** PROBLEM DESCRIPTION **
Please return the listing exactly as written, but without its pictures.
+++ INFORMATION PROVIDED +++
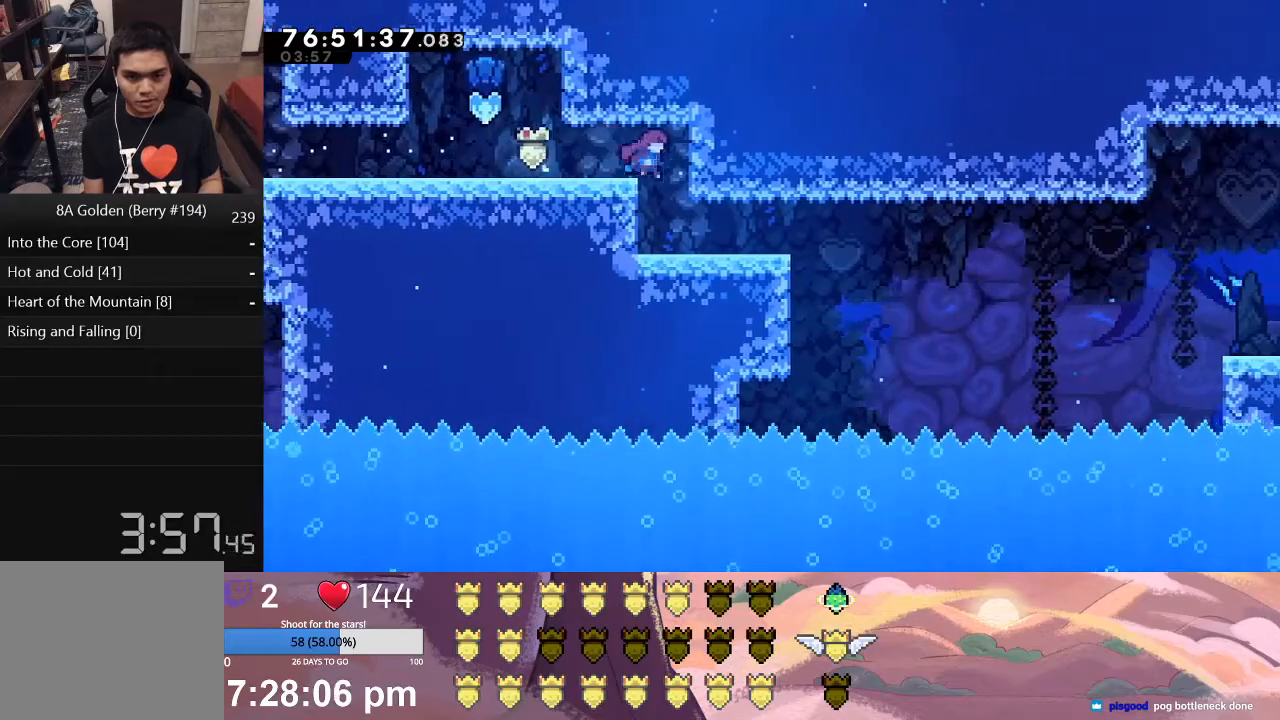
{"buttons": [], "left_stick": "center", "events": [[200, "DPAD_RIGHT", "down"], [367, "DPAD_RIGHT", "up"]]}
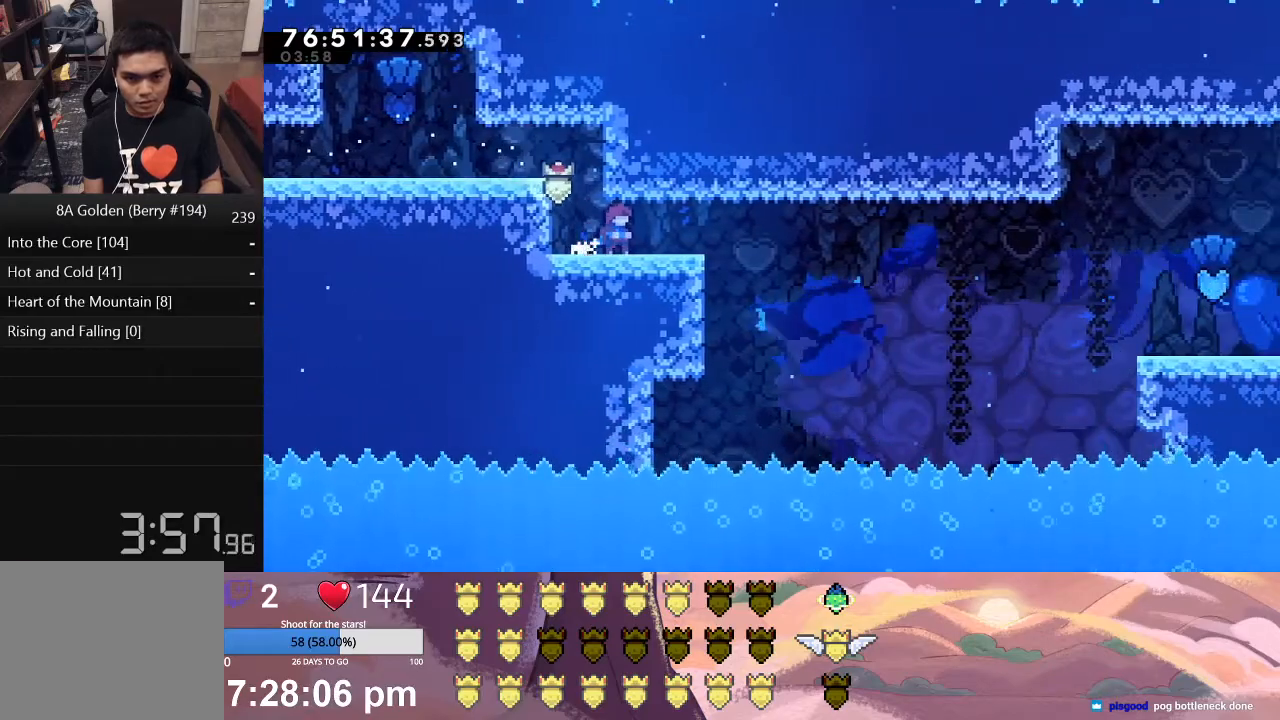
{"buttons": ["X", "L1", "DPAD_RIGHT"], "left_stick": "center", "events": [[67, "DPAD_DOWN", "down"], [67, "L1", "down"], [83, "A", "down"], [83, "DPAD_RIGHT", "down"], [183, "A", "up"], [250, "X", "down"], [483, "DPAD_DOWN", "up"]]}
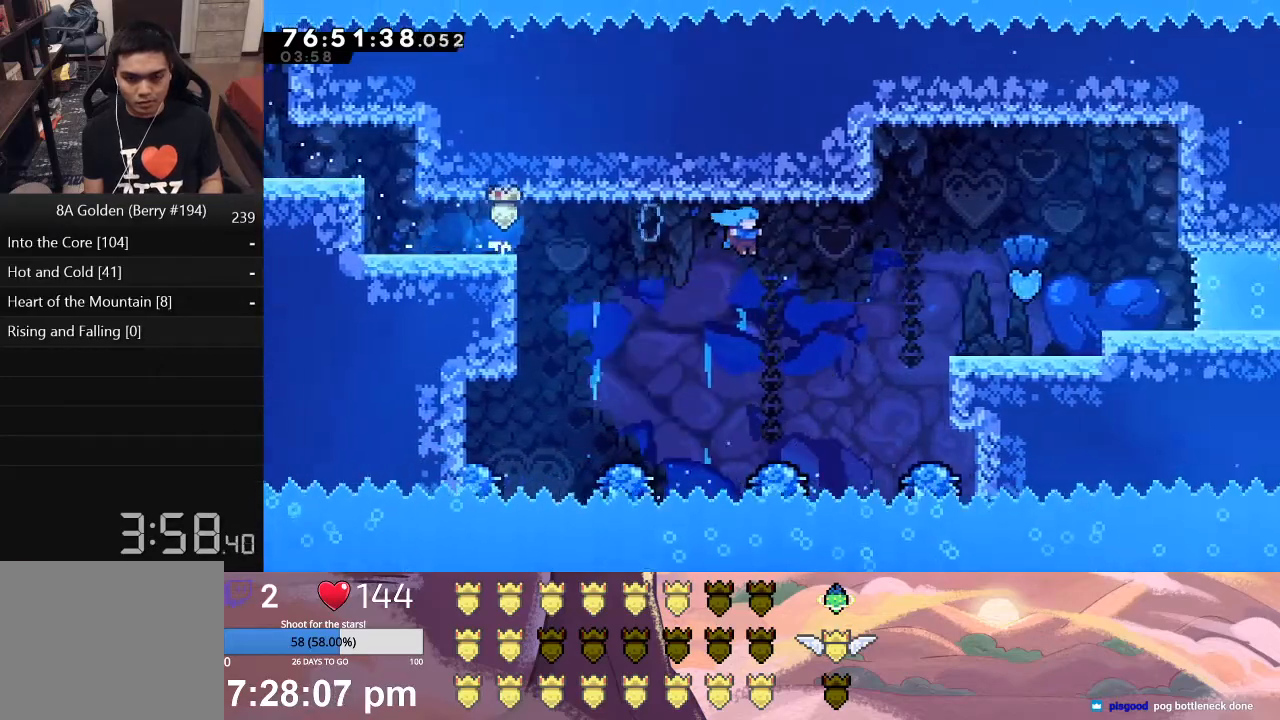
{"buttons": ["X", "L1", "DPAD_RIGHT"], "left_stick": "center", "events": [[250, "X", "up"], [350, "X", "down"]]}
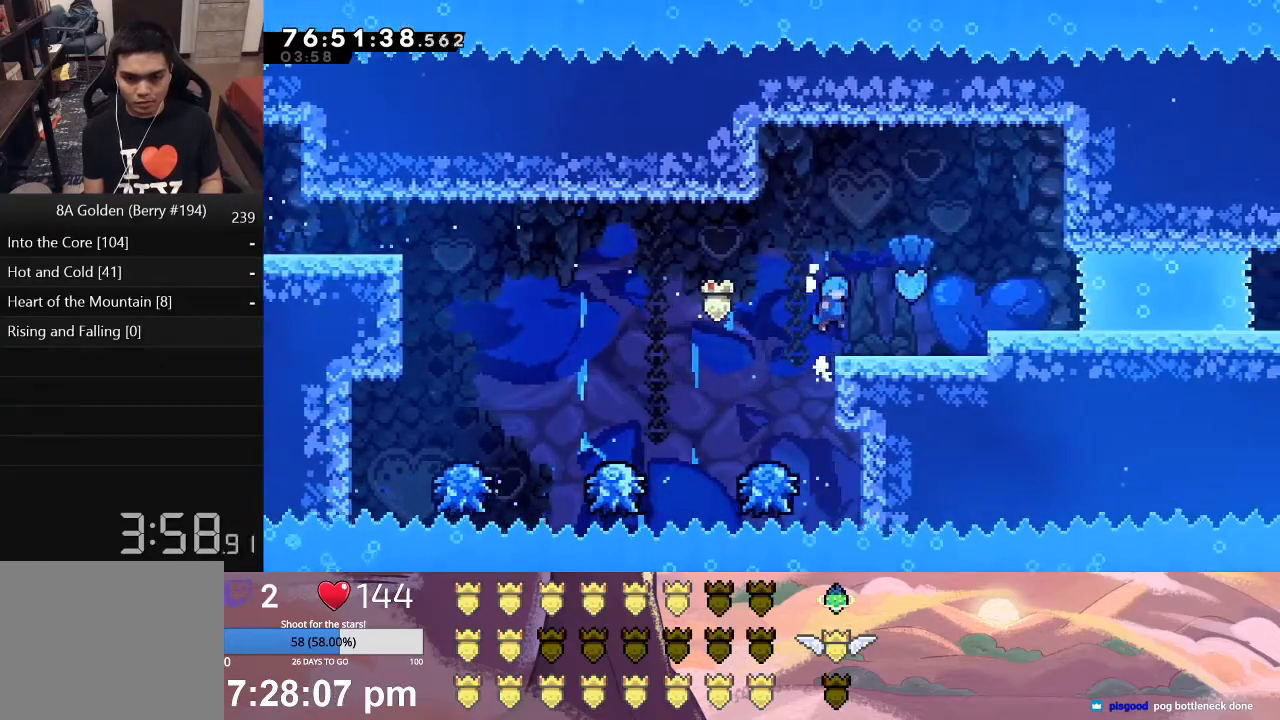
{"buttons": ["X", "DPAD_RIGHT"], "left_stick": "center", "events": [[217, "X", "up"], [233, "L1", "up"], [267, "DPAD_RIGHT", "up"], [383, "X", "down"], [450, "DPAD_RIGHT", "down"]]}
+++
** SOLUTION FOR THIS TASK **
{"buttons": [], "left_stick": "center", "events": [[200, "DPAD_RIGHT", "down"], [367, "DPAD_RIGHT", "up"]]}
{"buttons": ["X", "L1", "DPAD_RIGHT"], "left_stick": "center", "events": [[67, "DPAD_DOWN", "down"], [67, "L1", "down"], [83, "A", "down"], [83, "DPAD_RIGHT", "down"], [183, "A", "up"], [250, "X", "down"], [483, "DPAD_DOWN", "up"]]}
{"buttons": ["X", "L1", "DPAD_RIGHT"], "left_stick": "center", "events": [[250, "X", "up"], [350, "X", "down"]]}
{"buttons": ["X", "DPAD_RIGHT"], "left_stick": "center", "events": [[217, "X", "up"], [233, "L1", "up"], [267, "DPAD_RIGHT", "up"], [383, "X", "down"], [450, "DPAD_RIGHT", "down"]]}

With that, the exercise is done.